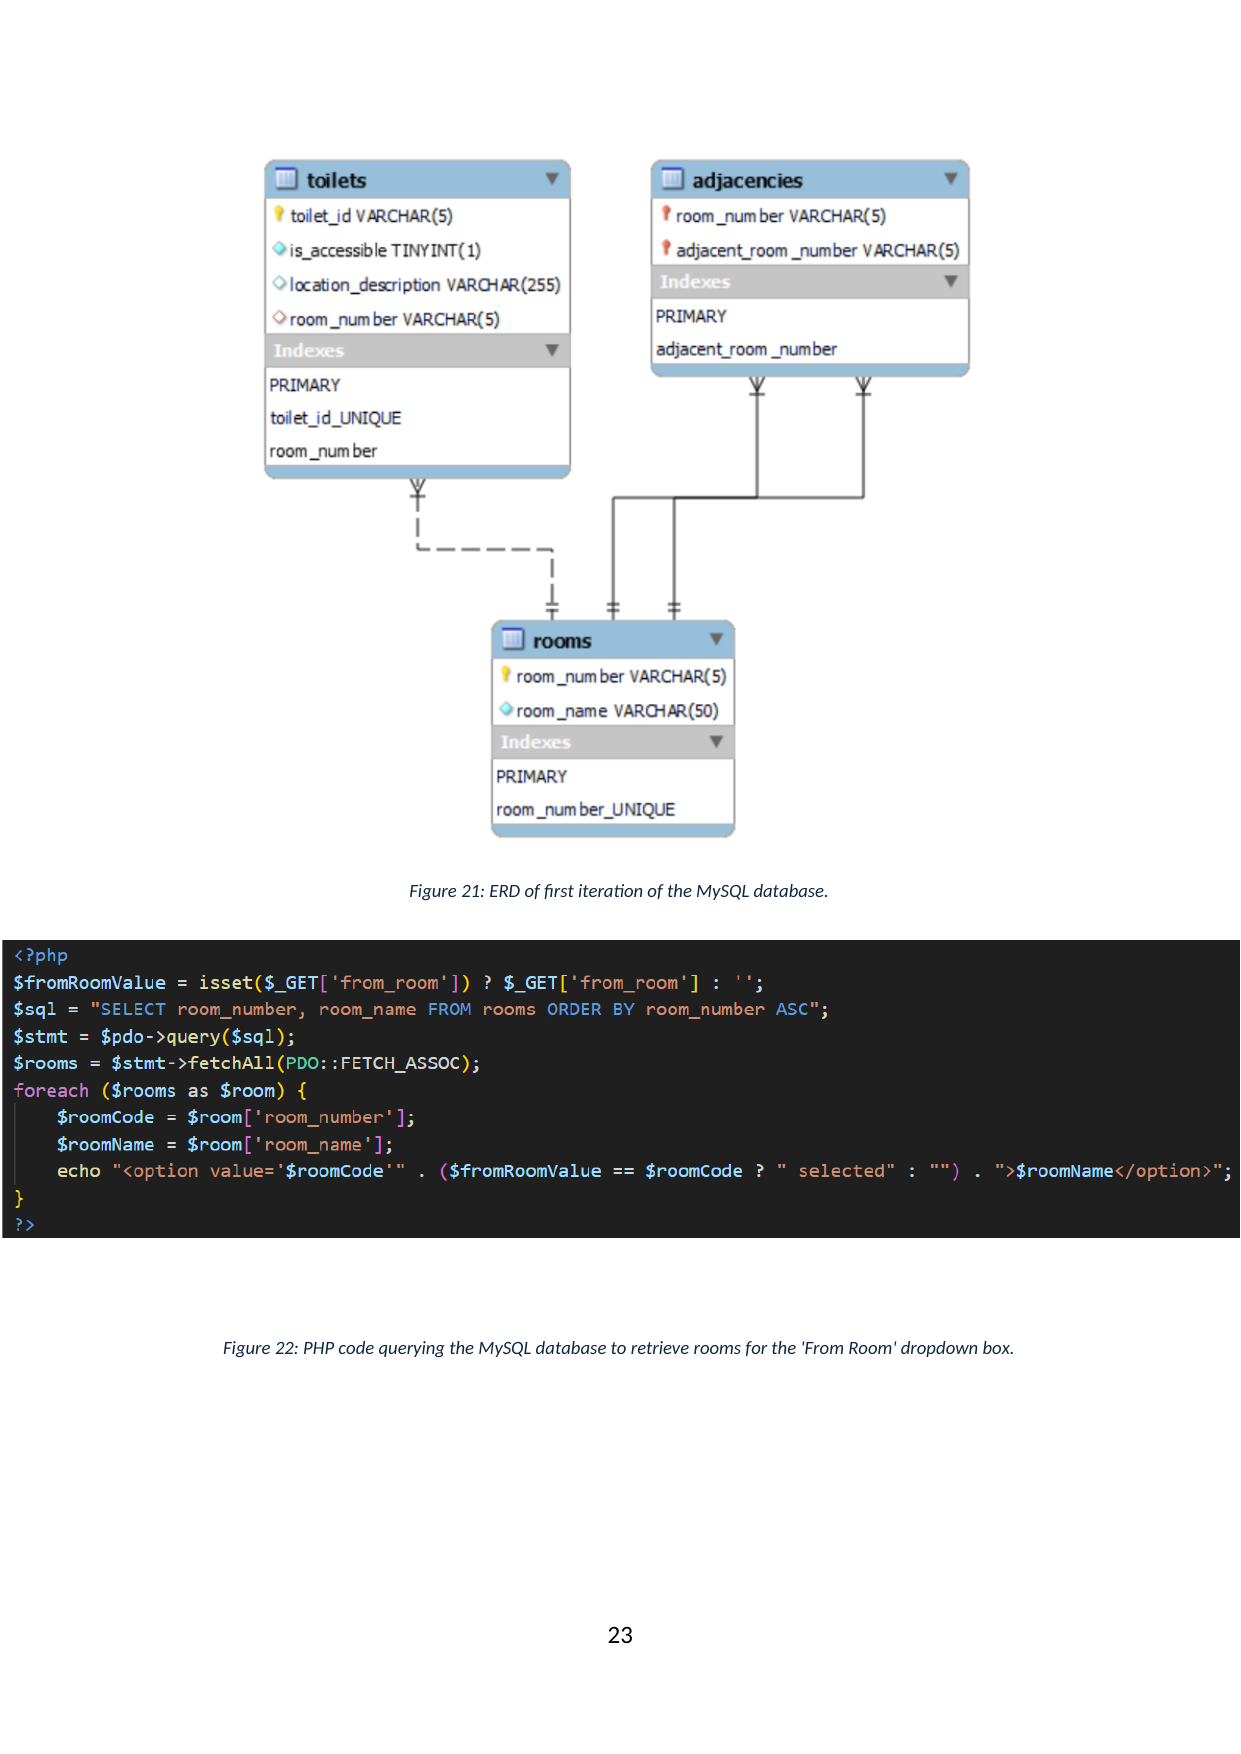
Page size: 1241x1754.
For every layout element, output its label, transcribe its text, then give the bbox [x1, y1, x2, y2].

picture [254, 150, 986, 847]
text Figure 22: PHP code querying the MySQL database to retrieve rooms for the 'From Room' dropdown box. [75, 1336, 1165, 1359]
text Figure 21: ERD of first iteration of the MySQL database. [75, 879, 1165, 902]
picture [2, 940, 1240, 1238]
+++++
About this task: Copy each line of the records above without change, but do not include any picture.

Answer section:
Page size: 1241x1754.
For every layout element, output its label, transcribe its text, then give the bbox [x1, y1, x2, y2].

picture [254, 150, 986, 847]
text Figure 22: PHP code querying the MySQL database to retrieve rooms for the 'From Room' dropdown box. [75, 1336, 1165, 1359]
text Figure 21: ERD of first iteration of the MySQL database. [75, 879, 1165, 902]
picture [2, 940, 1240, 1238]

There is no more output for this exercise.